Заваров его растолкал, закинул ватную, но все еще тяжелую руку на свои плечи.
– Бутылки прихвати, – сказал Шмель, открывая глаза, – я завтра допью… А потом сдам.
В лучшие времена Шмель мог в одиночку принять на грудь целый литр и никогда не похмелялся.
Пока добирались до комнаты, он немного очухался. Последние метры преодолел самостоятельно и умудрился ничего не зацепить в заставленном соседским барахлом коридоре, чем приятно удивил Артура, – в какой-то момент он ощутил беспокойство, пожалел, что решился доверить безопасность Светланы бывшему сослуживцу. Конечно, он не продаст, но сумеет ли справиться, если дойдет до настоящей драки? Лихая молодость осталась в прошлом; а постоянная депрессия и алкоголь не способствуют поднятию боевого духа и не способствуют сохранению специфических навыков.
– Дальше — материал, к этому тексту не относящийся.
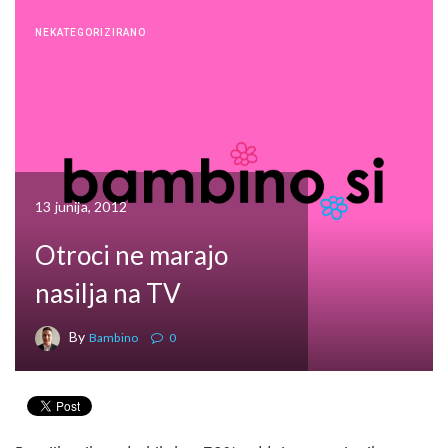
NEKATEGORIZIRANO
13 junija, 2012
Otroci ne marajo
nasilja na TV
By
Bambino
0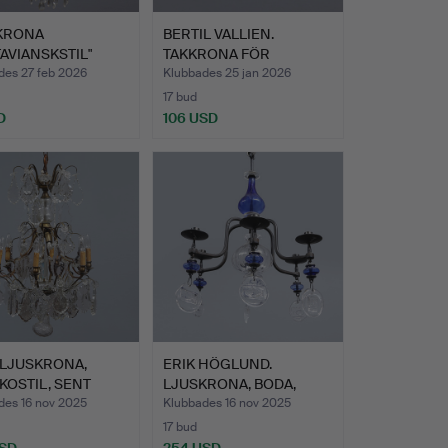
KRONA
BERTIL VALLIEN.
AVIANSKSTIL"
TAKKRONA FÖR
TALETS FÖ…
LEVANDE LJUS,…
des 27 feb 2026
Klubbades 25 jan 2026
17 bud
D
106 USD
 LJUSKRONA,
ERIK HÖGLUND.
OSTIL, SENT
LJUSKRONA, BODA,
TAL.
SWEDEN.
des 16 nov 2025
Klubbades 16 nov 2025
17 bud
USD
254 USD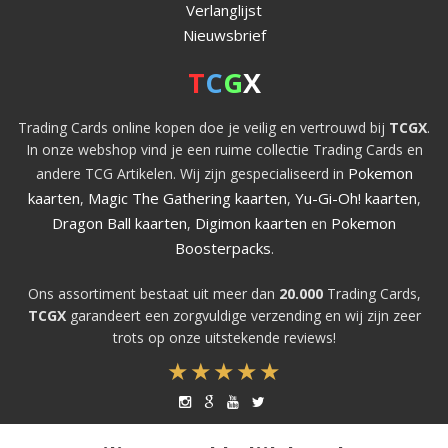
Verlanglijst
Nieuwsbrief
T
C
G
X
Trading Cards online kopen doe je veilig en vertrouwd bij
TCGX
.
In onze webshop vind je een ruime collectie Trading Cards en
Pokemon
andere TCG Artikelen. Wij zijn gespecialiseerd in
kaarten
Magic The Gathering kaarten
Yu-Gi-Oh! kaarten
,
,
,
Dragon Ball kaarten
Digimon kaarten
Pokemon
,
en
Boosterpacks
.
Ons assortiment bestaat uit meer dan
20.000
Trading Cards,
TCGX
garandeert een zorgvuldige verzending en wij zijn zeer
trots op onze uitstekende reviews!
В комнате Шмеля горел свет, дверь была приоткрыта.
– Не обращай внимания, у меня всегда так, – сказал он, пытаясь вписаться в проем. Не вписался, задел плечом правый косяк и матюгнулся. Потом зачем-то добавил:
– Все пропьем, но флот не опозорим, – и бухнулся на диван.
Увидев фотографии, Заваров подошел к столу.
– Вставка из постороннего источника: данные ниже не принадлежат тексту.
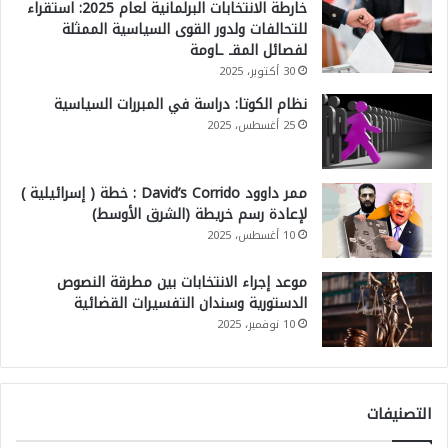
خارطة الانتخابات البرلمانية لعام 2025: استقراء
للتحالفات ولدور القوى السياسية الممثلة
لفصائل المقـ ـاومة
30 أكتوبر، 2025
نظام الكوتا: دراسة في المبررات السياسية
25 أغسطس، 2025
ممر داوود David’s Corrido : خطة ( إسرائيلية )
لإعادة رسم خريطة (الشرق الأوسط)
10 أغسطس، 2025
موعد إجراء الانتخابات بين مطرقة النصوص
الدستورية وسندان التفسيرات القضائية
10 نوفمبر، 2025
التصنيفات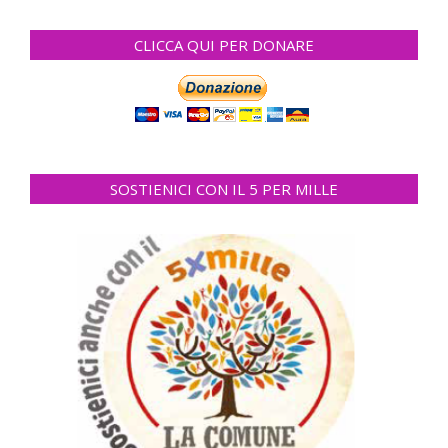
CLICCA QUI PER DONARE
SOSTIENICI CON IL 5 PER MILLE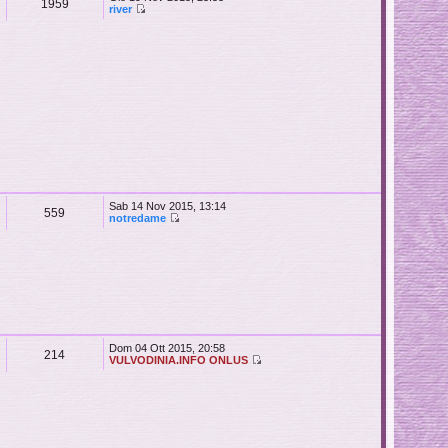
1959
river
Sab 14 Nov 2015, 13:14
559
notredame
Dom 04 Ott 2015, 20:58
214
VULVODINIA.INFO ONLUS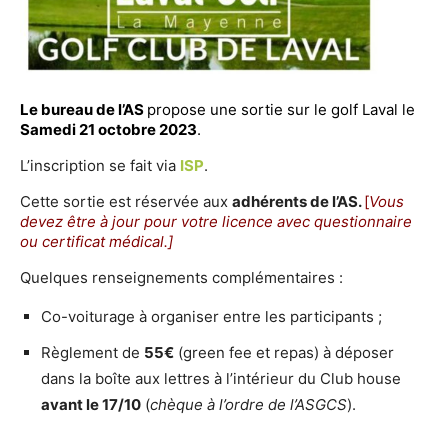
Le bureau de l’AS
propose une sortie sur le golf Laval le
Samedi 21 octobre 2023
.
L’inscription se fait via
ISP
.
Cette sortie est réservée aux
adhérents de l’AS
.
[
Vous
devez être à jour pour votre licence avec questionnaire
ou certificat médical.]
Quelques renseignements complémentaires :
Co-voiturage à organiser entre les participants ;
Règlement de
55€
(green fee et repas) à déposer
dans la boîte aux lettres à l’intérieur du Club house
avant le 17/10
(
chèque à l’ordre de l’ASGCS
).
Черно-белая, где он обнимался со здоровым еще Шмелем, стояла и у него дома. Машинально он стряхнул пыль с пластмассовой рамки, печально вздохнул и присмотрелся к другой карточке, которую прежде не видел.
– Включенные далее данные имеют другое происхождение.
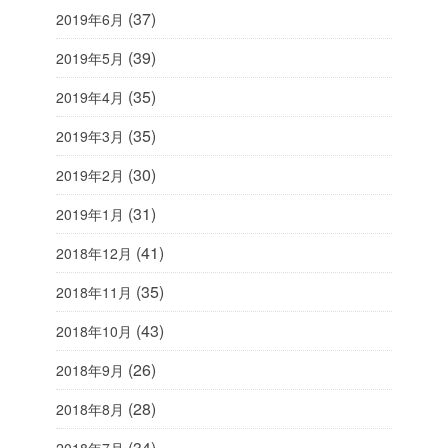
(37)
2019年6月
(39)
2019年5月
(35)
2019年4月
(35)
2019年3月
(30)
2019年2月
(31)
2019年1月
(41)
2018年12月
(35)
2018年11月
(43)
2018年10月
(26)
2018年9月
(28)
2018年8月
(34)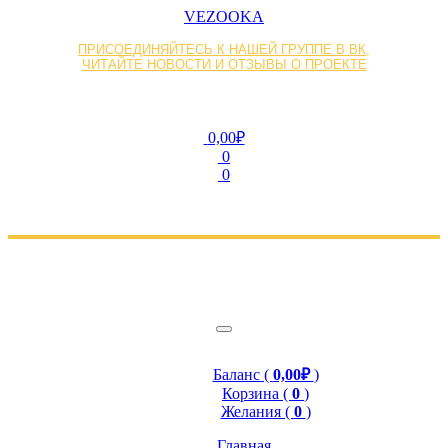
VEZOOKA
ПРИСОЕДИНЯЙТЕСЬ К НАШЕЙ ГРУППЕ В ВК,
ЧИТАЙТЕ НОВОСТИ И ОТЗЫВЫ О ПРОЕКТЕ
0,00₽
0
0
Баланс (
0,00₽
)
Корзина (
0
)
Желания (
0
)
Главная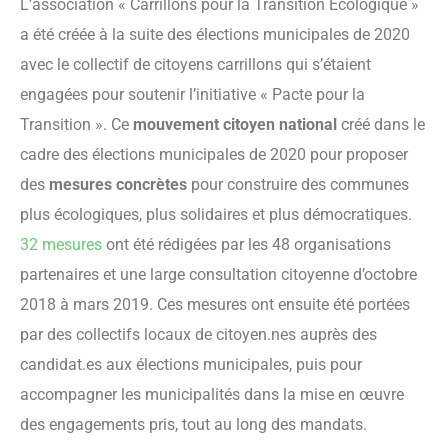
L’association « Carrillons pour la Transition Écologique »
a été créée à la suite des élections municipales de 2020
avec le collectif de citoyens carrillons qui s’étaient
engagées pour soutenir l’initiative « Pacte pour la
Transition ». Ce
mouvement citoyen national
créé dans le
cadre des élections municipales de 2020 pour proposer
des
mesures concrètes
pour construire des communes
plus écologiques, plus solidaires et plus démocratiques.
32 mesures
ont été rédigées par les 48 organisations
partenaires et une large consultation citoyenne d’octobre
2018 à mars 2019. Ces mesures ont ensuite été portées
par des collectifs locaux de citoyen.nes auprès des
candidat.es aux élections municipales, puis pour
accompagner les municipalités dans la mise en œuvre
des engagements pris, tout au long des mandats.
Шмель и Наталья. Одна из тех двух молодых прокурорш, которые приезжали их допросить по поводу трупов «невинных» чеченцев. Та самая, с которой Шмель провел ночь перед выходом на роковое задание. Она потом сама отыскала его в госпитале, хотя никто из ребят ее не видел и, соответственно, не мог рассказать о случившемся. Сама нашла. Может, услышала от кого-то стороны, а может, почувствовала.
– Мы разбежались, – сказал Шмель пьяным голосом. – Зачем молодой и красивой девке инвалид? Ни денег, ни здоровья, ни работы. Только грошовая пенсия и эта вонючая конура.
Заваров был не в курсе подробностей. Раньше ему казалось неуместным задавать такие вопросы. Сейчас он спросил:
– Она сама ушла?
– Нет. Я ее выставил. Зачем портить ей жизнь? Она уходить не хотела, но я… В общем, сначала стал вести себя как полная свинья, изводил специально, ко всякой ерунде придирался. Потом сказал, что больше не люблю, и выставил за порог.
– Она вернется…
– Если вернется, я не пущу. На х… нужно…
Окончания фразы было не разобрать. Когда Заваров обернулся. Шмель лежал с закрытыми глазами. Во сне он вздрагивал и чему-то улыбался.